Merrythought struggled up the path through the deep snow and peeped in the window.

As we know, he had expected to see a Christmas Tree laden with gay balls and chains and ornaments of every kind and hue. He thought he might see stockings in a row. He was sure he would see bunches of holly and sprays of mistletoe.

But the room into which he looked had not a sign of Christmas anywhere.

It was a bare little room with a bed in one corner and an old cook-stove that quite filled one side of the wall.

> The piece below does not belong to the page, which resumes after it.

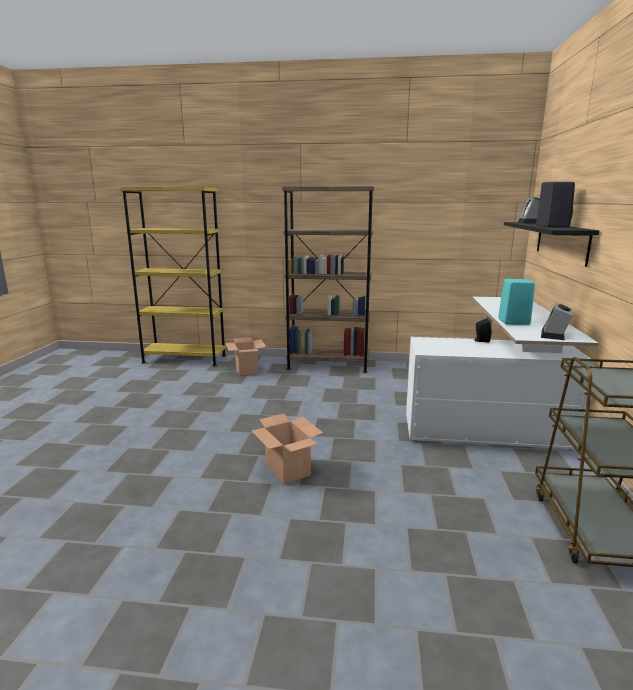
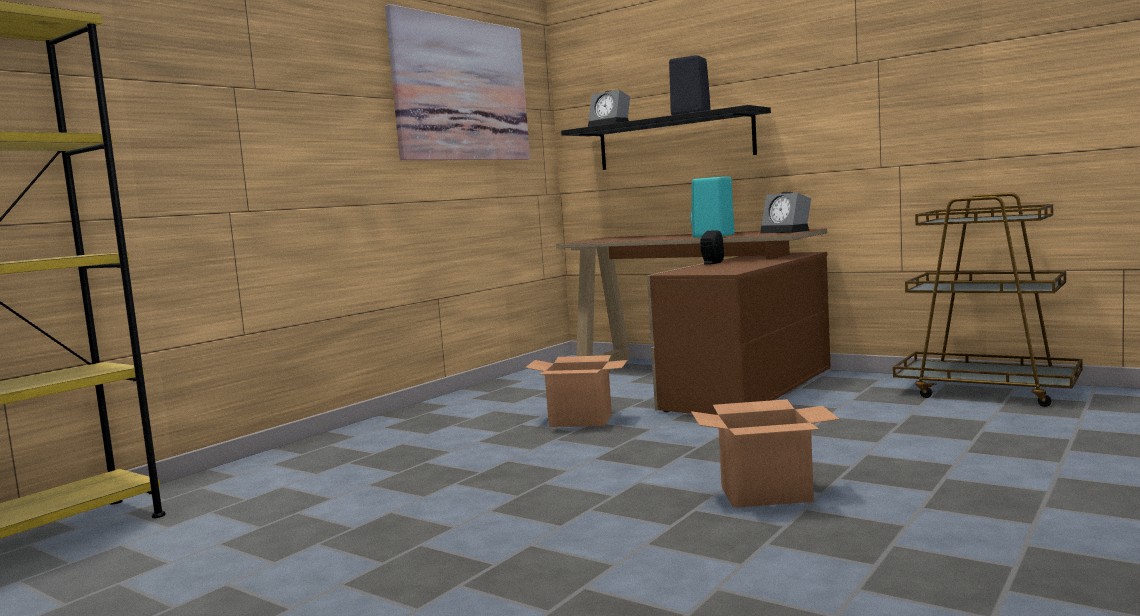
camera: 60 degrees left, 10 degrees down
(247, 370) = (264, 487): cardboard box -> cardboard box (581, 421)
(328, 365) = (378, 429): brown bookcase -> none
(438, 194) = (461, 90): none -> picture
(495, 413) = (702, 379): white desk -> brown desk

And in the room were seven children, all wide awake as could be, just as if it were not Christmas Eve, when every wise little boy or girl goes to sleep the moment his bed-time comes. The seven children were in their night-gowns, all but one, the oldest, a girl, and they had huddled round their shoulders bits of shawls and blankets to keep them warm. But in spite of this and the fire in the stove their noses were red with cold and they blew upon their fingers every now and then.

They were watching the stove, the oven of the stove, and all seven were sniffing, sniffing the air. And first one and then the other would call out, ‘I smell them! I smell them! I know I do!’

At this they would become so excited that they would jump up and down and lose off their blankets and bits of shawls. Then the biggest girl would have to go round among them and wrap them up again.

All this Merrythought could hear and see quite plainly, for his nose was pressed flat against the window-pane.

‘They must have a Christmas Turkey in the oven,’ thought he. ‘But what a strange time to cook it. And where are their toys and their Tree and their father and mother, too?’